As the name suggests, it will handle collisions by probing; in other words, go look for a free spot/key in the array.

GenericHashers.h:
A set of classes that can be used to compute the hash value.

DefaultGrower.h:
Holds the default implementation of a Grower class that holds a fairly small list of prime numbers. It will return a new, bigger, size if less than 10% of the slots are free.

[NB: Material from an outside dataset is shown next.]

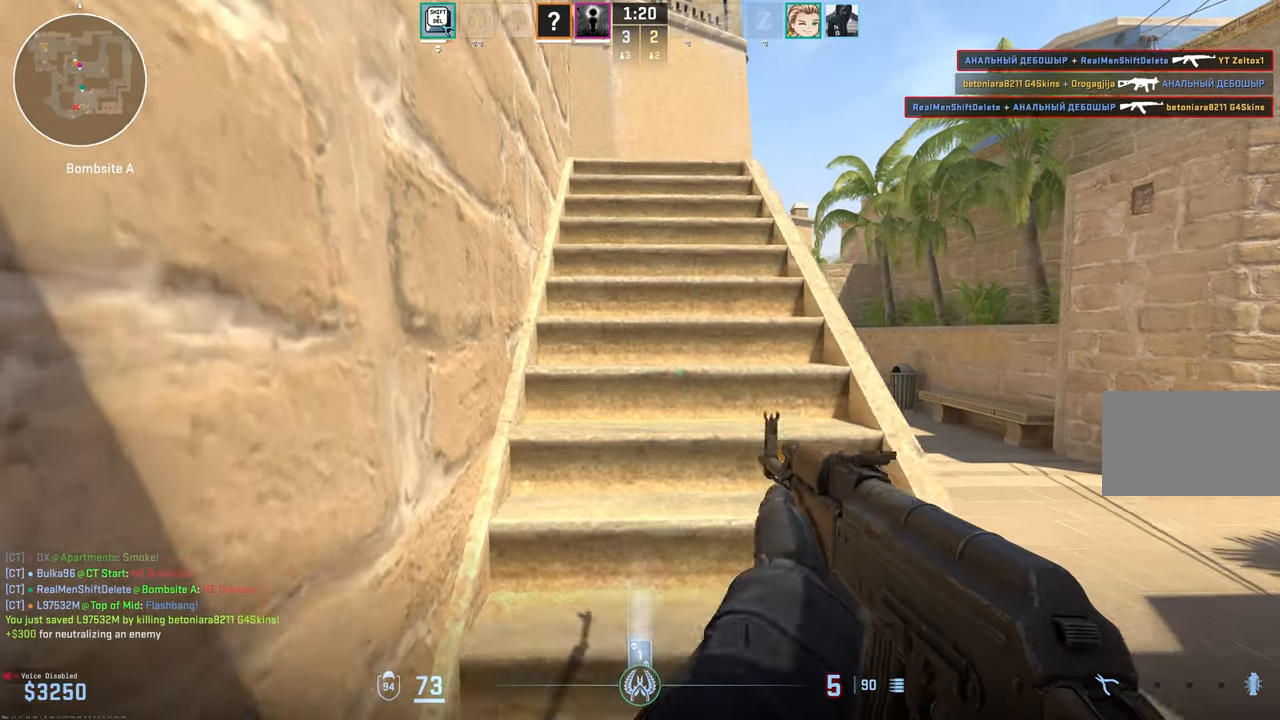
{"keys": ["shift"], "mouse": [], "events": [[316, "shift", "down"]]}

The demo source (demo.zip)

TestHash.cpp
The demo is a simple console application that tests that the various hash tables work, illustrating things such as...

  • ...how to reuse the generic hasher classes for other Key types.
  • ...how to use another HashTable as Collection.
  • ...tow to use your own, customized, template parameters.

Check its source to find out more.

Enjoy!



Downloads

Comments

  • The Crucial Element In order to rule the mizuno-scene Is Pretty Simple and easy!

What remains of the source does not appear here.